J'ai continué à mettre certaines 'mauvaises herbes' dans le compost
et à en confier d'autres au ramassage municipal, mais lorsqu'il
s'est arrêté à l'automne, j'ai eu envie d'imiter M. et en ai fait
un tas au dessus du sol, sans entourage d'aucune sorte. Encore pour
voir ce que ça va donner.
Très vite j'ai été sûr de ne
plus vouloir voir la tondeuse et l'ai donnée à mes amis
récupérateurs. J'ai aimé la place laissée libre dans le garage.
Sans travailler davantage, j'ai pu nettoyer toutes les bordures à
fleurs et arbustes avant l'hiver, couper et entasser des branches.
Certes pour rester un peu maître, mais aussi je l'avoue pour que le
jardin reste beau : si ce n'est pas aux yeux des conformistes du
moins à ceux des esprits moins étroits et à ceux des gens qui
aiment les plantes de toutes sortes. Et en cette période où le
printemps s'annonce, je crois que c'est la première fois que tulipes
et jonquilles seront ainsi mises en valeur. Jusqu'à cette année, je
m'occupais d'abord de feu la pelouse.
L'an dernier j' y avais déjà bêché
deux carrés : un pour les plants de tomate qu'I. m'avait donnés
et un à la place du soi-disant composteur plastique dont je me suis
débarrassé. Je vais sans doute en créer un troisième. Mais c'est
surtout l'évolution future de la surface herbeuse qui excite ma
curiosité.
Post-Scriptum - au premier jour de l'automne 2015 :
Je n'ai pas compris tout de suite compris pourquoi ma dernière facture d'électricité avait très sensiblement baissé. Moins d'eau chaude? moins de télé ou de lumière artificielle? Ça m'a semblé curieux jusqu'à ce que je pense aux heures passées à tondre avec mon engin... électrique. Mais si vous abandonnez votre tondeuse à explosion vous économiserez aussi.
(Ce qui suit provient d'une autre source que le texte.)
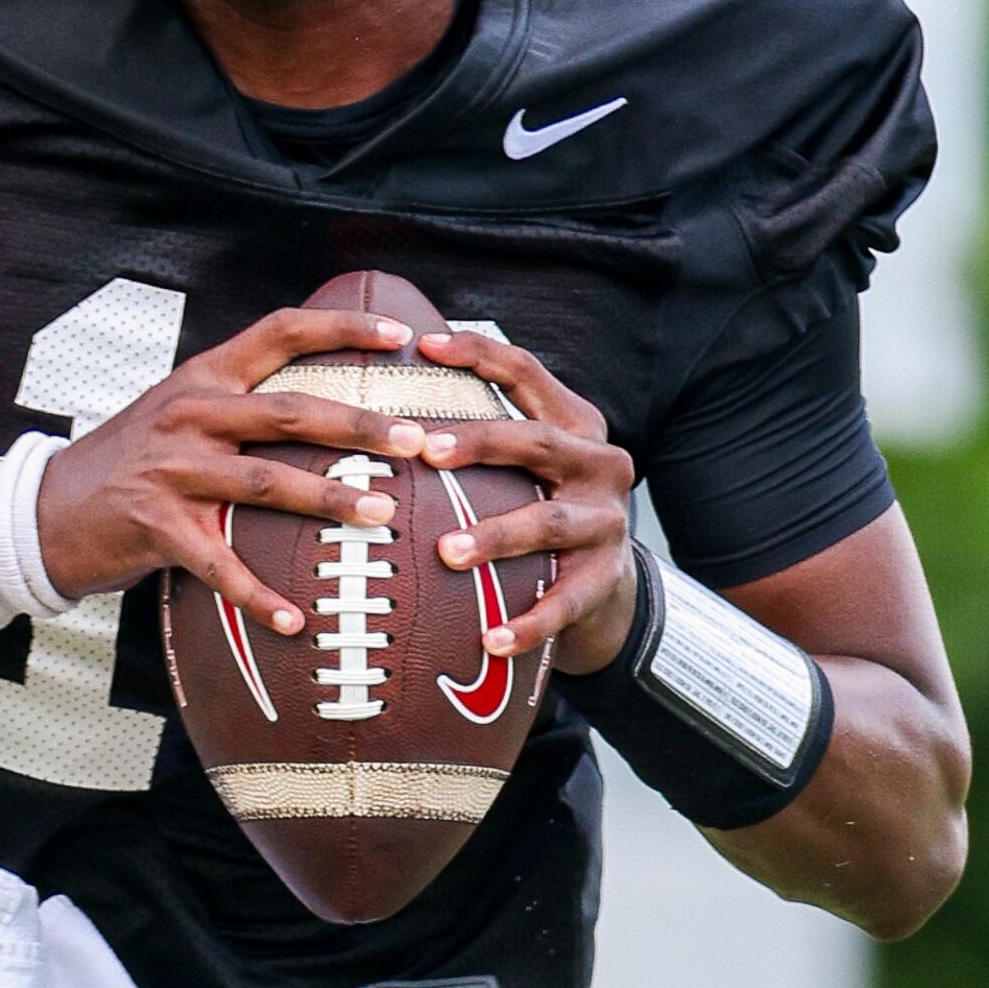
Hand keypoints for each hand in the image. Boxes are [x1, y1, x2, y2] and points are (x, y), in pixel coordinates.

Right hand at [33, 304, 433, 638]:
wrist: (47, 511)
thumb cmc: (129, 463)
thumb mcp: (179, 412)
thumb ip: (240, 402)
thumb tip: (324, 406)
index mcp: (203, 378)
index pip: (280, 333)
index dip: (342, 329)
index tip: (398, 334)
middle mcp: (190, 416)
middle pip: (290, 412)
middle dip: (359, 426)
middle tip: (416, 441)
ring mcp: (172, 471)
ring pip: (267, 482)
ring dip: (329, 499)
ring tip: (382, 515)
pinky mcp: (157, 528)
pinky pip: (221, 566)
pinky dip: (260, 597)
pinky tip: (296, 621)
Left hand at [406, 329, 638, 672]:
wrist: (608, 588)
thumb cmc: (542, 510)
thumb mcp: (528, 465)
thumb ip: (482, 433)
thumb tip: (380, 401)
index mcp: (575, 424)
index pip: (527, 373)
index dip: (479, 355)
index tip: (423, 347)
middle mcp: (599, 464)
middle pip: (537, 442)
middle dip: (480, 443)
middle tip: (424, 450)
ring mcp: (607, 523)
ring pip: (547, 521)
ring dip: (496, 535)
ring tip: (446, 552)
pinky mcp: (606, 580)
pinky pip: (563, 604)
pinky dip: (526, 624)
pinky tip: (489, 640)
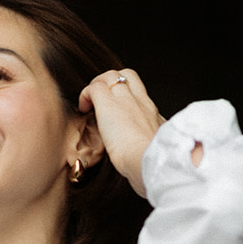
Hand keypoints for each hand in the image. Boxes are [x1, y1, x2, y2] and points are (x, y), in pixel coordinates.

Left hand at [78, 69, 165, 198]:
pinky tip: (83, 109)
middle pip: (128, 76)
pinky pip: (94, 87)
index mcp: (154, 118)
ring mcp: (126, 101)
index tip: (118, 111)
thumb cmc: (155, 168)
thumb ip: (153, 156)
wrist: (152, 163)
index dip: (127, 95)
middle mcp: (142, 104)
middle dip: (112, 83)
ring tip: (90, 104)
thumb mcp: (159, 157)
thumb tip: (148, 168)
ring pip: (111, 75)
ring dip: (97, 86)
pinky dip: (86, 94)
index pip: (140, 95)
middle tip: (101, 101)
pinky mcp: (109, 105)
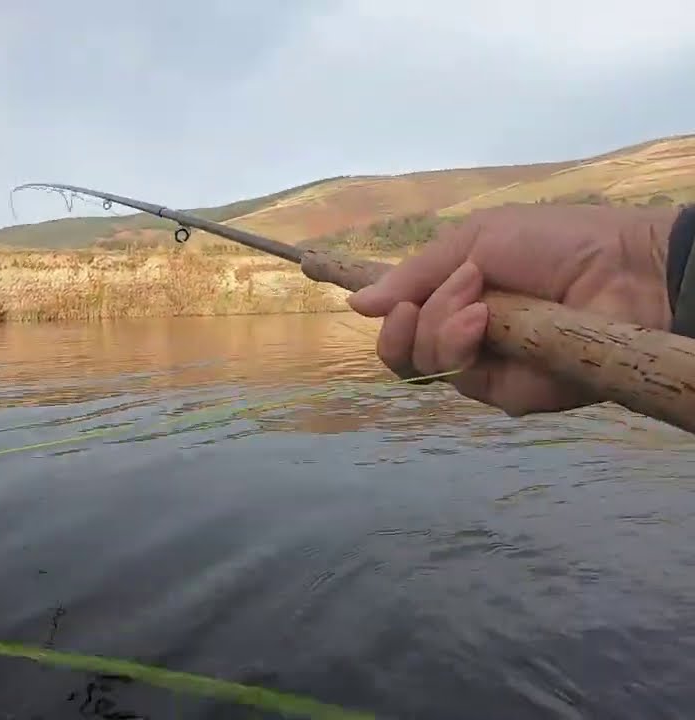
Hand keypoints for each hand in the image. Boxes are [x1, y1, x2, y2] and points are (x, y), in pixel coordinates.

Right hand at [347, 202, 678, 415]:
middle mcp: (462, 335)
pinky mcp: (505, 394)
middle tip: (419, 301)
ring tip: (477, 301)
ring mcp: (484, 366)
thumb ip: (414, 275)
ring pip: (420, 364)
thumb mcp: (476, 241)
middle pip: (399, 350)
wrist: (622, 270)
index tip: (340, 280)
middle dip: (400, 324)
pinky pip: (455, 379)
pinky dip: (457, 345)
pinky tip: (483, 321)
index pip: (400, 312)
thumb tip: (354, 305)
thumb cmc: (555, 243)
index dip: (375, 305)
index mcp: (455, 296)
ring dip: (434, 327)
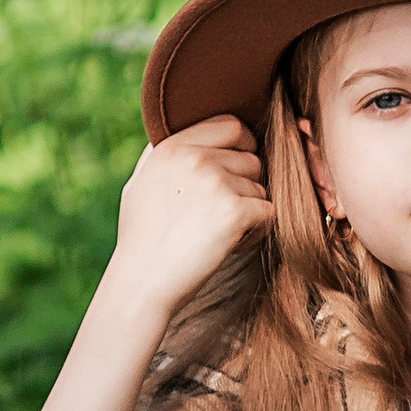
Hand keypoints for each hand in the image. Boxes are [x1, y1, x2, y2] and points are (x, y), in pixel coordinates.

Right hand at [108, 115, 269, 322]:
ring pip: (261, 188)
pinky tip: (228, 246)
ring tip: (217, 234)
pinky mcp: (235, 211)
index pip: (231, 126)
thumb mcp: (141, 183)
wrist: (141, 284)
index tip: (231, 176)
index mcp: (172, 146)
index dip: (240, 149)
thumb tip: (199, 140)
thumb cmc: (142, 240)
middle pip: (251, 158)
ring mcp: (216, 182)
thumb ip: (168, 155)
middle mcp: (195, 157)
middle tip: (220, 215)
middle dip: (245, 185)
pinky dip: (256, 233)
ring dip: (249, 212)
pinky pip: (269, 213)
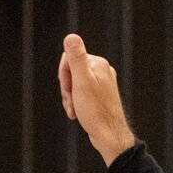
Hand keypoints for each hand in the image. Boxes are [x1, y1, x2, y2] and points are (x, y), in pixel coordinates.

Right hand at [58, 33, 137, 167]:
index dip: (64, 76)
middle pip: (72, 72)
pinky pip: (82, 93)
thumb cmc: (95, 111)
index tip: (68, 91)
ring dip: (71, 98)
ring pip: (76, 84)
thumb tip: (70, 36)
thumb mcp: (81, 82)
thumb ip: (76, 58)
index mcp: (98, 63)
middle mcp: (103, 70)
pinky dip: (77, 103)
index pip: (69, 59)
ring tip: (75, 111)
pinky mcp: (101, 95)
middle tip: (71, 103)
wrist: (109, 135)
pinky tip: (78, 114)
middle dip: (67, 88)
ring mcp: (103, 83)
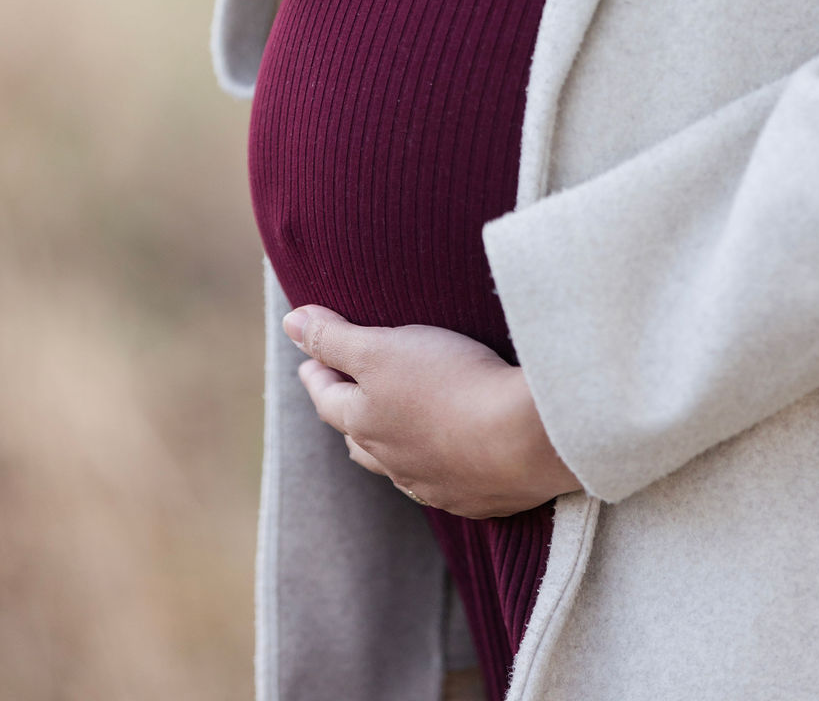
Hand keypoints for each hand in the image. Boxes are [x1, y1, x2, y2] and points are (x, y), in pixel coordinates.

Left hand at [283, 305, 583, 518]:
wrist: (527, 437)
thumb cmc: (451, 383)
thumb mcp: (383, 348)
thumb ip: (334, 337)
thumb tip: (290, 323)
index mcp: (365, 423)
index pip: (327, 398)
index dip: (317, 374)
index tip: (309, 362)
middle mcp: (394, 461)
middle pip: (359, 439)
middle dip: (348, 415)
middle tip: (345, 395)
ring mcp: (436, 484)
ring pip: (399, 466)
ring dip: (391, 445)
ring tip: (391, 431)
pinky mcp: (477, 496)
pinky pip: (446, 481)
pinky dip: (438, 465)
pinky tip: (449, 456)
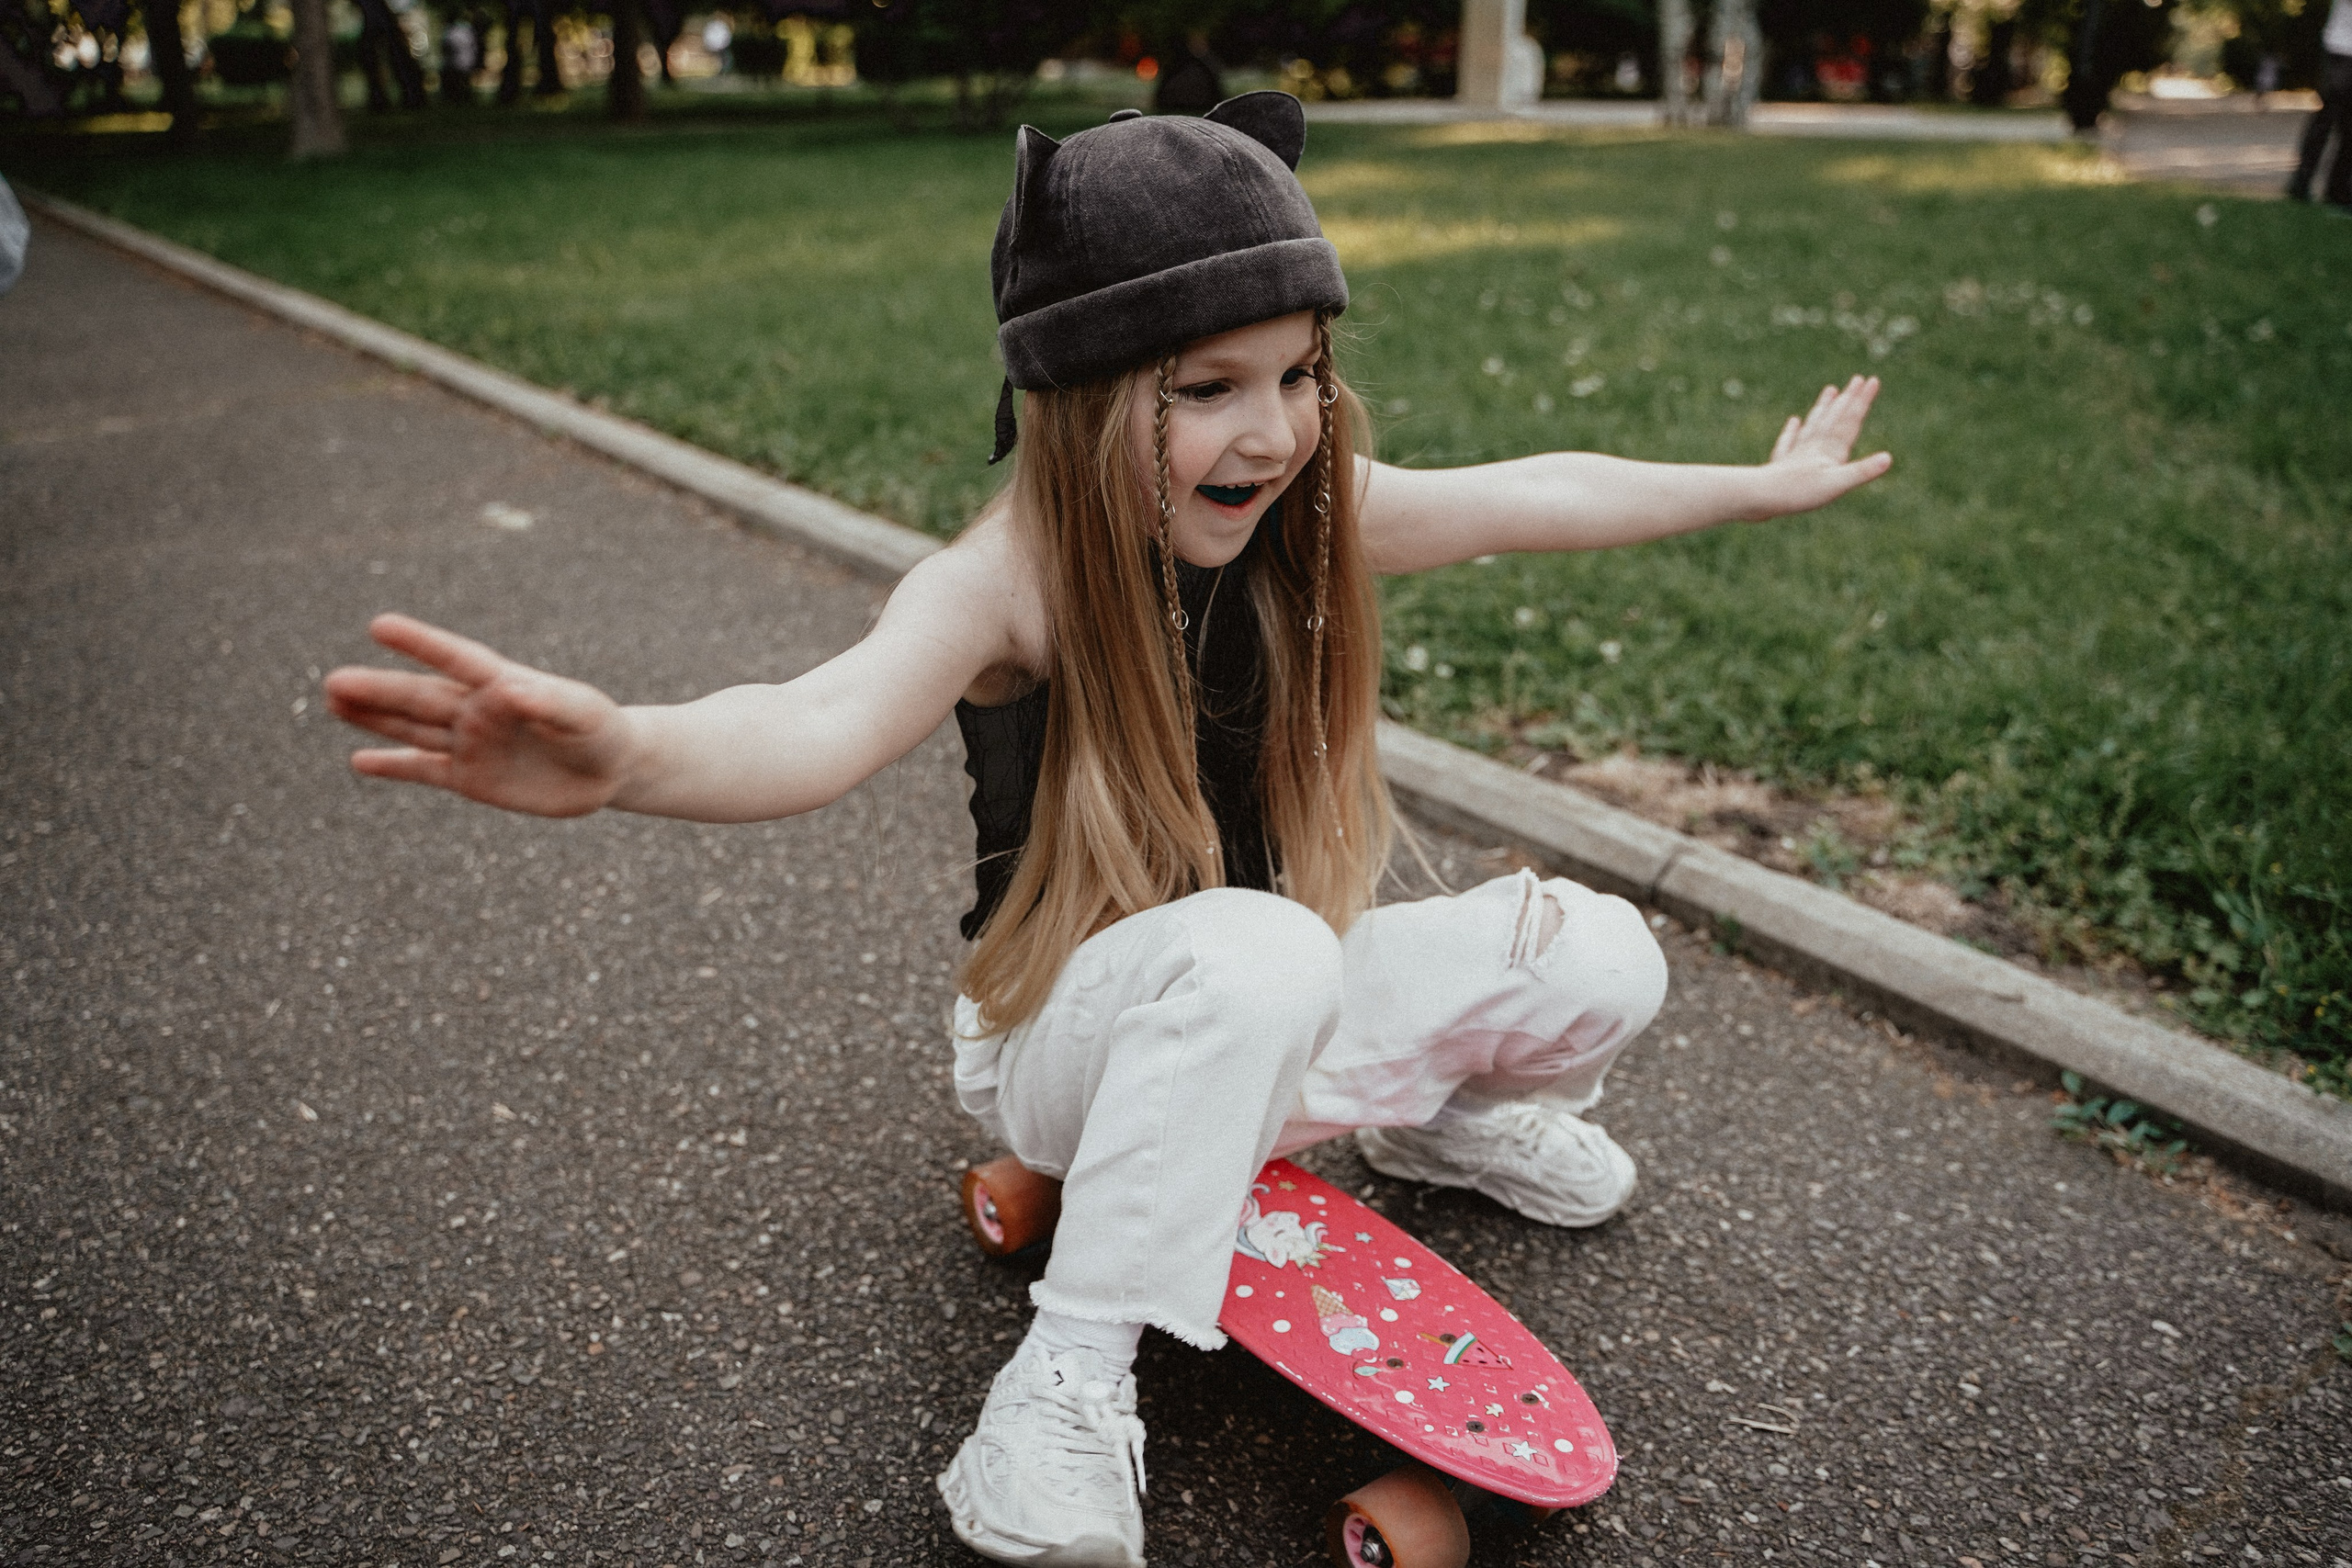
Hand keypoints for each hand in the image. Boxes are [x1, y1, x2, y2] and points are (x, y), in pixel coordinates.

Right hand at [323, 613, 636, 817]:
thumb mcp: (584, 715)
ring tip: (333, 700)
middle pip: (420, 698)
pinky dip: (394, 767)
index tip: (380, 625)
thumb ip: (549, 703)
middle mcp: (477, 710)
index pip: (456, 659)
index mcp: (502, 684)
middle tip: (334, 681)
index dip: (421, 644)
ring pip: (412, 727)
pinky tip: (359, 761)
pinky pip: (424, 769)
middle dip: (379, 691)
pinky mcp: (471, 777)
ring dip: (374, 717)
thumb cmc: (599, 729)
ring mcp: (470, 742)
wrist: (609, 768)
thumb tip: (510, 690)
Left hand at [1750, 375, 1892, 519]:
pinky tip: (1793, 421)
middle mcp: (1812, 448)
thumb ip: (1861, 471)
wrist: (1757, 498)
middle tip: (1856, 378)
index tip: (1872, 380)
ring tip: (1830, 390)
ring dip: (1823, 408)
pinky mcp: (1779, 467)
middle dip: (1847, 399)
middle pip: (1833, 418)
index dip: (1862, 401)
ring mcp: (1795, 455)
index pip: (1850, 421)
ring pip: (1812, 426)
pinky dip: (1792, 431)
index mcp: (1829, 451)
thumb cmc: (1797, 493)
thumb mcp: (1835, 484)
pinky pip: (1787, 443)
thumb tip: (1888, 458)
Et pendant que j'y suis, dernière surprise du jardin. L'an dernier I. m'avait donné à repiquer des plants de tomate qu'elle avait obtenu par semis. Ils avaient bien repris mais n'ont rien donné de mangeable, tous atteints du mildiou, jusqu'au dernier qui à pourri en place avec ses fruits gâtés. Là la force du vivant : j'y ai découvert cette année un paquet de sept plants provenant à n'en pas douter de la dernière tomate tombée. Séparés et repiqués ils ont tous bien poussé et commencé à donner des fruits. C'était hier la 2ème fois que je les taillais un peu et leur ajoutais des tuteurs plus grands. Les grappes sont maintenant nombreuses.
Pour être honnête, je dois dire que j'ai a nouveau remarqué 1 tache de mildiou sur 1 rejet. Même s'il finit par gagner le reste, étant donné les semaines de fortes pluies qu'on a eues, le progrès est indéniable. Ne pas oublier de sauvegarder des graines.